Thanks in part to recent corporate scandals like Enron, new regulations for nonqualified deferred compensation plans went into effect beginning Jan. 1, 2005. There are several important changes that companies and executives alike must be made aware of, according to Paul Ryan, a partner in the executive compensation and employee benefits practice at Gambrell & Stoltz.
“Many companies are operating with the same plans they’ve had in place since the early 1990s and haven’t kept up with the changes in the law,” he says. “But because it’s the executive who pays the price, it’s important that executives retain their own counsel to review these plans and their elections to ensure they are up-to-date with current regulations.”
Smart Business spoke with Ryan about the recent changes in regulations for nonqualified deferred compensation plans and what companies and executives alike should know about the new regulations.
What is a nonqualified deferred compensation plan?

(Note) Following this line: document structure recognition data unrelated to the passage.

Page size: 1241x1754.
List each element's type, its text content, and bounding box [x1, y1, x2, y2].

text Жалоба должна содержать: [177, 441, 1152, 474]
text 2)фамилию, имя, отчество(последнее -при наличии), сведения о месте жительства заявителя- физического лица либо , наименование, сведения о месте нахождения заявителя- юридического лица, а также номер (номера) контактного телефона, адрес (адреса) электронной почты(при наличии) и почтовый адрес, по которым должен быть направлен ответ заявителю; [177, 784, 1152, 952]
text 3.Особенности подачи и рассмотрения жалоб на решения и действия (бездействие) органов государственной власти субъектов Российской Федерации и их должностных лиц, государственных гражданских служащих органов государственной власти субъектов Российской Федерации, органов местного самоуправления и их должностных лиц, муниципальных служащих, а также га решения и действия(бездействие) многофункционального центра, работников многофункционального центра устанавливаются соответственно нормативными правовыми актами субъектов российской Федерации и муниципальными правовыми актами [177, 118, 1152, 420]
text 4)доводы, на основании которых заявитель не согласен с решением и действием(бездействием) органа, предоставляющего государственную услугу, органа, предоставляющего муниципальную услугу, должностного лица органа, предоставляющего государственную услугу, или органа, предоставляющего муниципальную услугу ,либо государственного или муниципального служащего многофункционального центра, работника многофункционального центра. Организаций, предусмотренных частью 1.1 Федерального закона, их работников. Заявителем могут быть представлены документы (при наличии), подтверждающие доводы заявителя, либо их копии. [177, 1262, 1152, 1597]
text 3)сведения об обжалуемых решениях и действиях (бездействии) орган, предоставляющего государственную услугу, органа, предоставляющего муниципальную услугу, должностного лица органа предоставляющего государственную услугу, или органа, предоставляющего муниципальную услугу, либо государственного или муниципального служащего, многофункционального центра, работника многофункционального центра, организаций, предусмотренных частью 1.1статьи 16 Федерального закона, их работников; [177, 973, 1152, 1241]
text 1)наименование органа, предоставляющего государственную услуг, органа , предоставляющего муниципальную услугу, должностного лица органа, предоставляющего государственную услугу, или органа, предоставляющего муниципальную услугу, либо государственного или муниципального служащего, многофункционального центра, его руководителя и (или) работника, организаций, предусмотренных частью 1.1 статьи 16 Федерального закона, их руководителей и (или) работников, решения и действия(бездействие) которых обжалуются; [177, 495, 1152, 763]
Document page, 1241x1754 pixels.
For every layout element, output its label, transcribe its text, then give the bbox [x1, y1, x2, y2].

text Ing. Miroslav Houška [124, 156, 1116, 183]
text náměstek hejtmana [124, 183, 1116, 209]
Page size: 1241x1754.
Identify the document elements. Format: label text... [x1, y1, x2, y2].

Nonqualified deferred compensation plans can only be offered to a select group of management or highly compensated employees. Under a new law, any plan or arrangement that results in the deferral of compensation other than qualified plans like 401(k) and profit-sharing plans and bona fide sick leave, vacation, death and disability plans, are considered a nonqualified deferred compensation plan and subject to the new rules.
It is important to note that the definition of a nonqualified deferred compensation plan includes plans, such as certain severance arrangements, that have not traditionally been considered to result in the deferral of compensation.
What requirements does the tax code impose on nonqualified deferred compensation plans?
Internal Revenue Code Section 409A specifically deals with these types of plans and imposes requirements on the election to defer compensation and on the payout of the deferrals. The law, which went into effect in 2005, clarifies that the deferral of compensation must occur in the year prior to the year in which the money is earned, except in the case of a new employee who can defer within 30 days of becoming eligible.
Another key requirement is that the payout for these plans is only upon specified events like severance from employment, death, disability, a change in company ownership, an unforeseeable emergency and the occurrence of a specified event that must be elected at the time the deferral is made. A lot of plans previously allowed the employee to take out money during employment when needed. An executive may elect to have the money paid out at a specified time, such as age 55, or over the course of several years. This must be established when the deferral election is made.
For example, if an executive had a lot of money saved up in one of these plans and wanted to use the money to pay for a child’s college education, the plan would often allow him to take that money out, with perhaps a 10 percent penalty. This is no longer possible under the new regulations, unless this payout was specifically established at the time of the deferral.
Furthermore, 409A applies to all companies, whether publicly traded or not, but there is a six-month waiting period imposed on certain key employees who terminate employment from a public company. This includes not only companies whose stock is directly traded, but subsidiaries of foreign companies whose stock is traded on another country’s exchange.
Can an executive ever change this election?
Yes, but there are stringent requirements governing these changes.
First, the change cannot take effect until 12 months after the date on which the election is made.
Second, except in the case of termination, death, disability or a change in the control of the company, the change must postpone the payment for at least five years from the date the payment was scheduled to be made.
Lastly, the election has to be made at least 12 months prior to the date of the first scheduled payment.
What are the penalties if an executive violates these rules?
Penalties to the executive, not the company, are severe. Not only will the executive be fully taxed on the deferral amount, but additional interest and penalties could add up to another 30 percent or more of the deferral amount.
Although compliance started for all amounts deferred or not vested by Jan. 1, 2005, the actual plan documentation must occur by the end of 2006.